1. Iniciar otra carrera afín

Muchas carreras tienen varios puntos en común y pertenecen a la misma rama formativa que elegiste en su momento. Sin duda sería un complemento para tu primera carrera.

2. Seguir con un posgrado (maestría)

Para muchos, continuar con un grado académico como lo es un posgrado enseguida de haber terminado la carrera, es básicamente para no perder el ritmo de trabajo. Esto no es una mala idea, sin embargo, hay otras razones; por ejemplo, el iniciar con una maestría se ve como complemento formativo luego de terminar la carrera.

3. Viajar

Es una manera de adquirir cultura y enriquecer el espíritu, algo muy positivo a la hora de enfrentarte a un nuevo mundo laboral que se abre ante ti.

4. Aprender un idioma

Nunca estarán de más. Es más, en muchas empresas te piden altos niveles de idiomas, pues cada vez hay más tendencia a la internacionalización de negocios. No se trata de una opción, sino de un deber, para poder ofrecer mejores servicios a una empresa ante una posible oferta laboral.
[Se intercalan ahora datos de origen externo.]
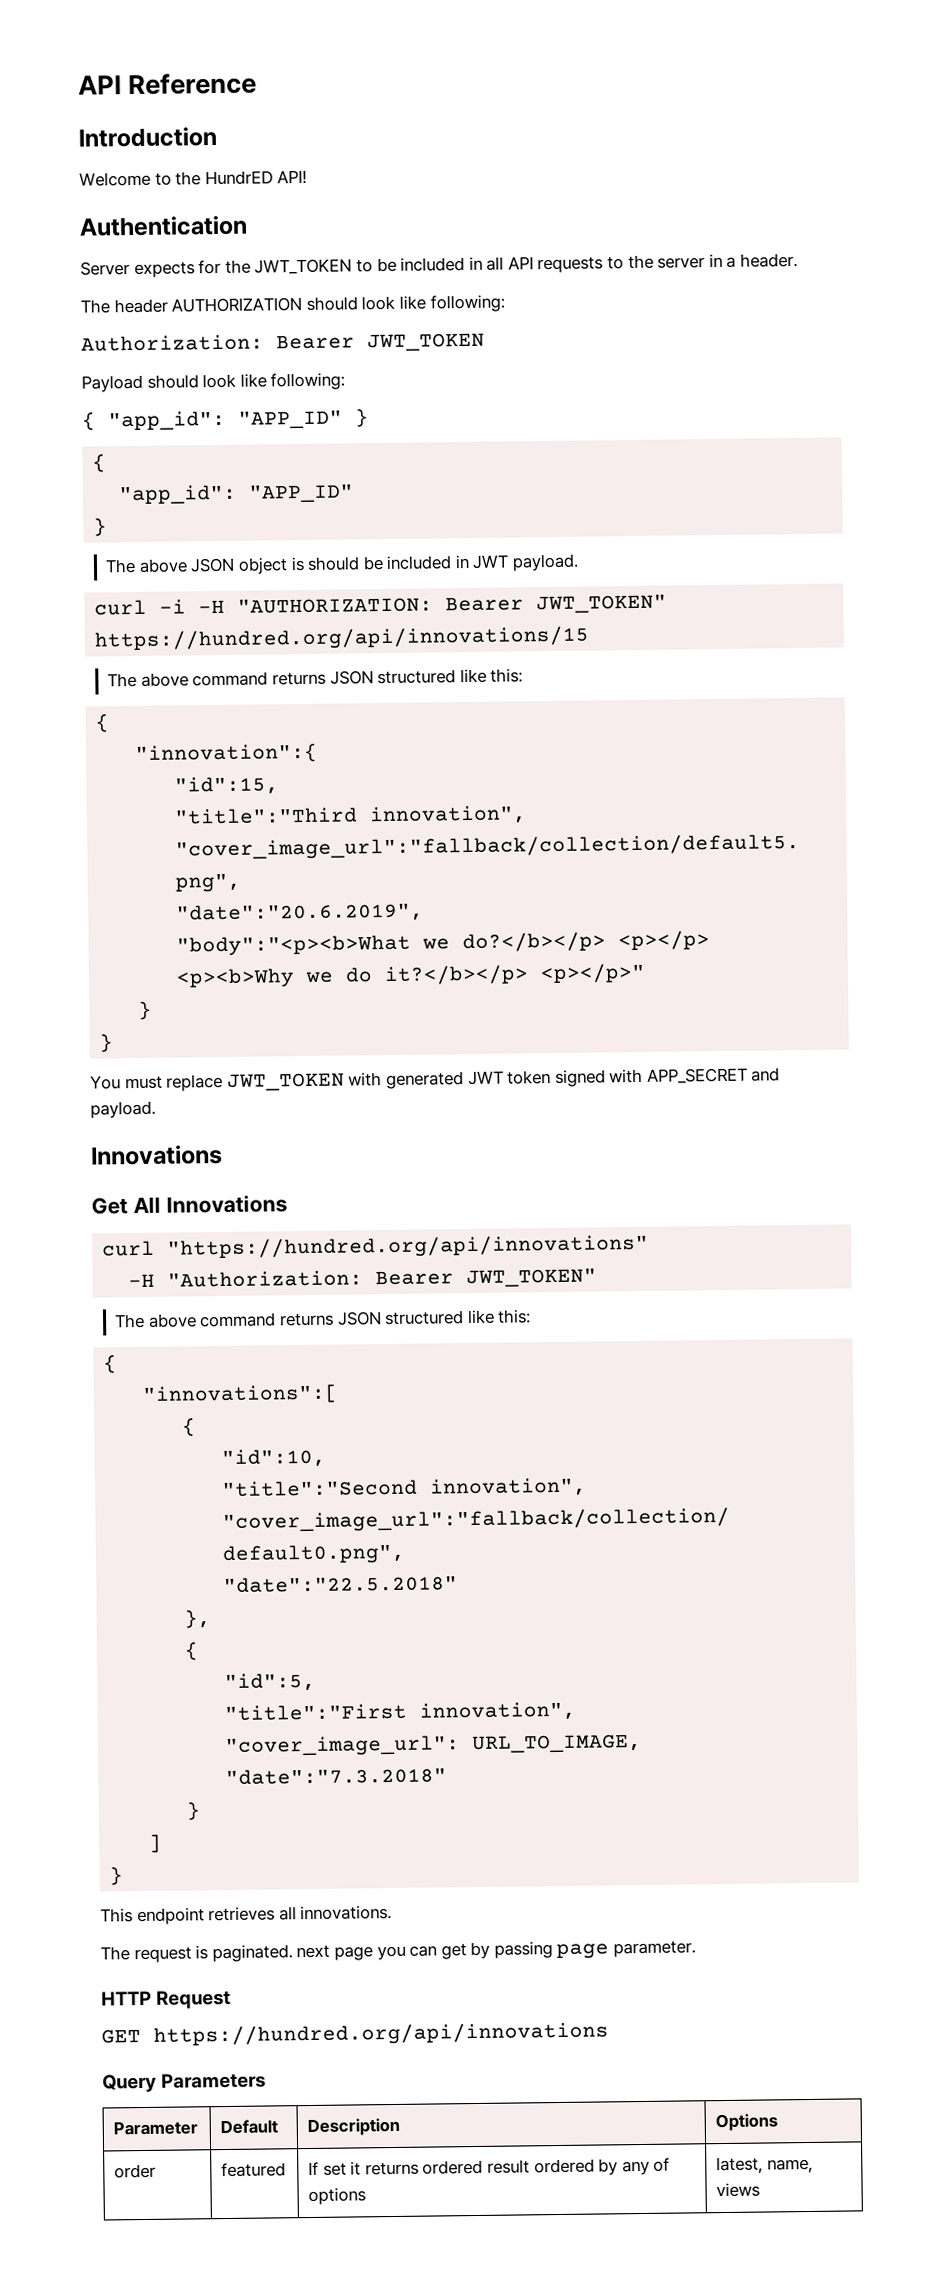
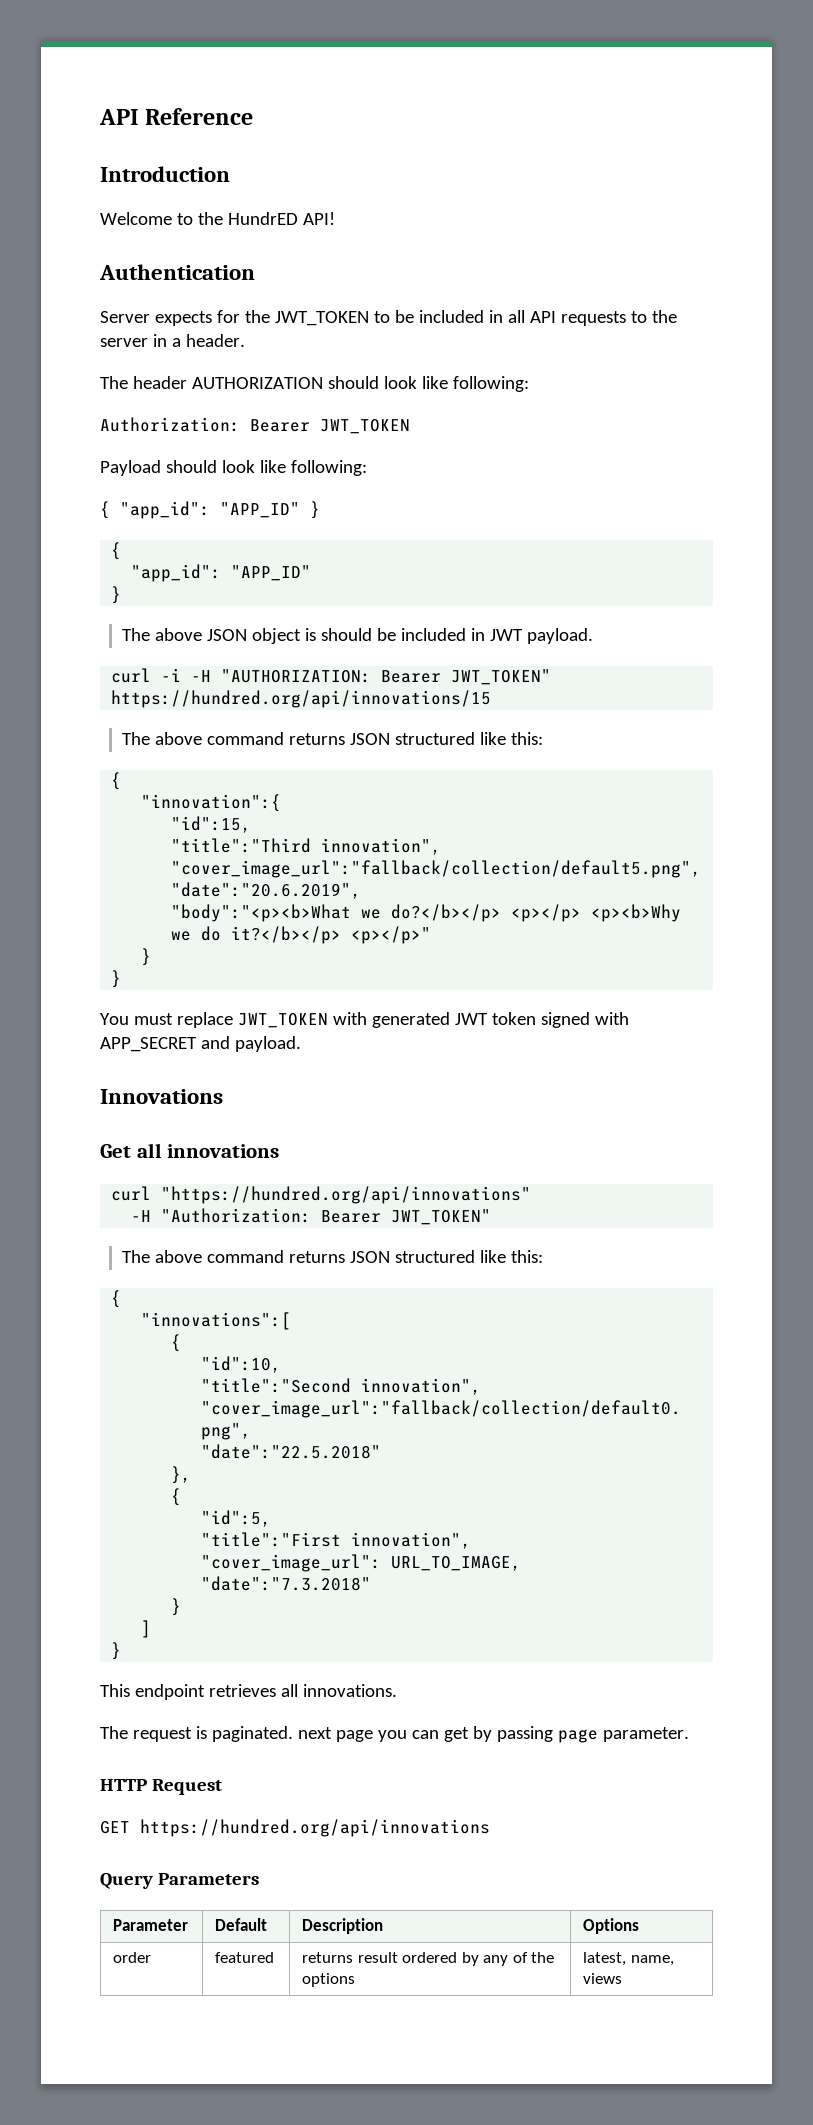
[132,1194,288,1214] All Innovations -> [136,1143,280,1158] all innovations
[308,2159,484,2176] If set it returns ordered -> [302,1952,354,1963] returns
(671, 2164) none -> [531,1952,555,1963] the

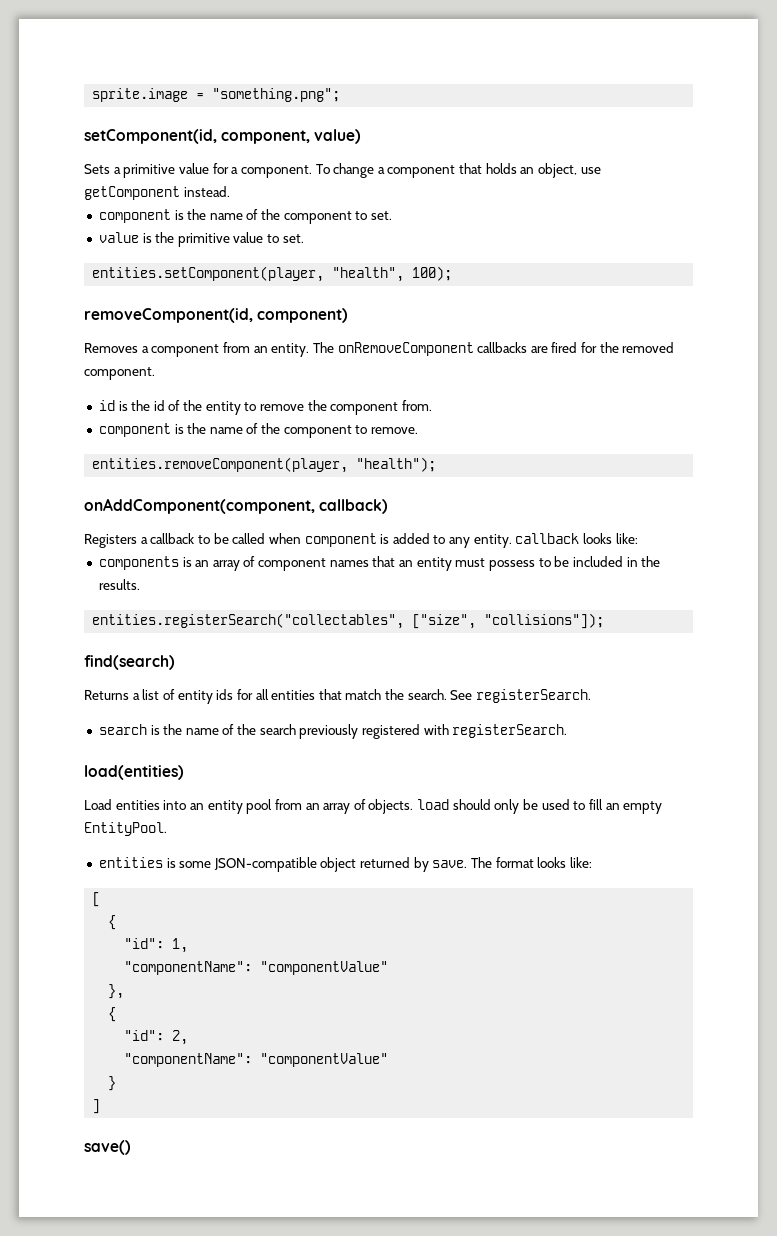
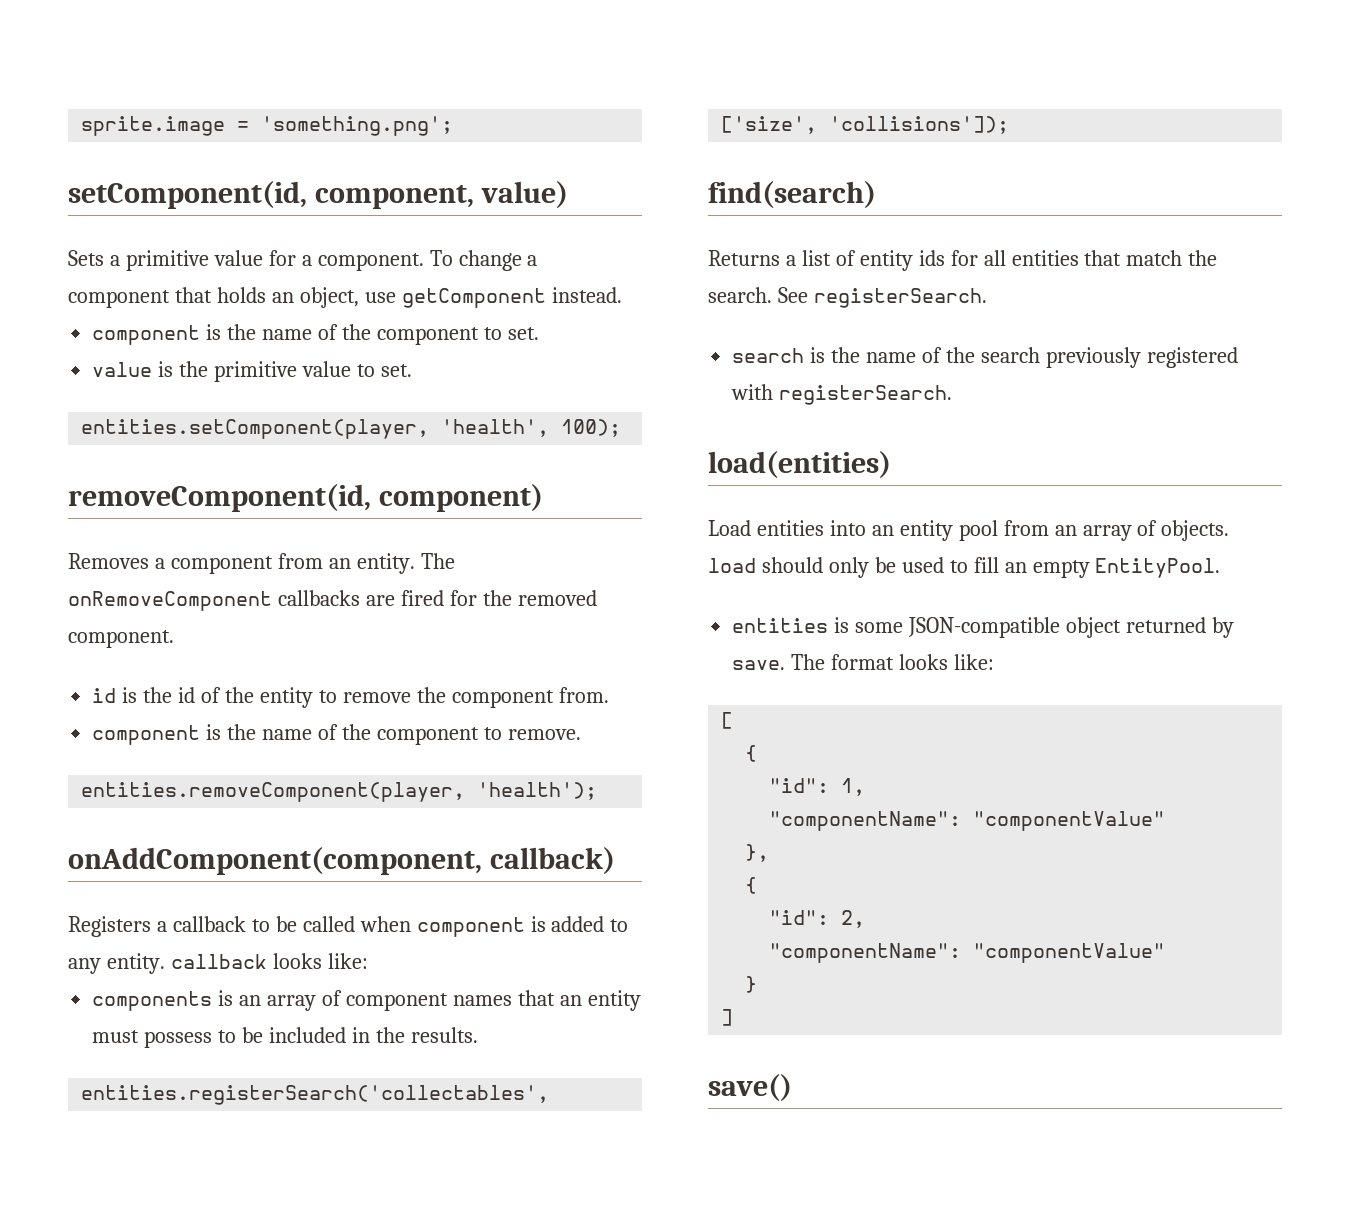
[212,88,341,102] "something.png"; -> [261,116,454,136] 'something.png';
[332,267,405,282] "health", -> [441,419,550,437] 'health',
[356,457,437,472] "health"); -> [477,782,598,800] 'health');
[92,613,605,629] entities.registerSearch("collectables", ["size", "collisions"]); -> [81,1085,550,1105] [721,116,1010,134] entities.registerSearch('collectables', ['size', 'collisions']);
5. Irte a estudiar o a trabajar fuera del país

Muchas empresas valoran positivamente esto en sus candidatos porque supone que, inevitablemente, has tenido que ingeniártelas para entenderte y atender unas responsabilidades: estudios, trabajo, casa… en un país que no es el tuyo. Además, claro está, de haber aprendido y/o perfeccionado otra lengua. Supone, por ello, un valor añadido a tu experiencia personal.

6. Obtener una beca

Puedes pedir becas para realizar prácticas en empresas, ya sea en tu país o fuera de él.

7. Tomar un año Sabático

Muchas personas sienten grandes ganas de ejercer la profesión para lo cual han estudiado tanto; pero, muchas otras, sienten un gran cansancio y desmotivación; por lo que prefieren descansar durante un año y dedicarse a otros proyectos.

8. Emprender un negocio

Esta opción es la que más vértigo puede dar. Se trata de una inversión muy fuerte de dinero, esfuerzo e ilusiones, pero si crees en tu negocio y crees que puedes sacarlo adelante, puede que esta sea tu mejor elección. Además, existen ayudas para jóvenes emprendedores.